▶ What is being asked
Retype all of the entries word for word.

▶ Data for processing
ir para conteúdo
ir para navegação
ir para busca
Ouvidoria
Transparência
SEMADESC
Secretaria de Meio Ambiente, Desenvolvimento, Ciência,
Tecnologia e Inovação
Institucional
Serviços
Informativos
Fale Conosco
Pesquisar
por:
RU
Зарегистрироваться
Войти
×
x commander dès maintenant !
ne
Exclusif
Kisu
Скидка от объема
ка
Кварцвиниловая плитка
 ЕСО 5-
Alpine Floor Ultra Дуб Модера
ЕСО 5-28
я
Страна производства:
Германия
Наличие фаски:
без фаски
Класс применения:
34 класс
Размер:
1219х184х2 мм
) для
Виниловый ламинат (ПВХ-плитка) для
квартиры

▶ Problem solution
ir para conteúdo
ir para navegação
ir para busca
Ouvidoria
Transparência
SEMADESC
Secretaria de Meio Ambiente, Desenvolvimento, Ciência,
Tecnologia e Inovação
Institucional
Serviços
Informativos
Fale Conosco
Pesquisar
por:
RU
Зарегистрироваться
Войти
×
x commander dès maintenant !
ne
Exclusif
Kisu
Скидка от объема
ка
Кварцвиниловая плитка
 ЕСО 5-
Alpine Floor Ultra Дуб Модера
ЕСО 5-28
я
Страна производства:
Германия
Наличие фаски:
без фаски
Класс применения:
34 класс
Размер:
1219х184х2 мм
) для
Виниловый ламинат (ПВХ-плитка) для
квартиры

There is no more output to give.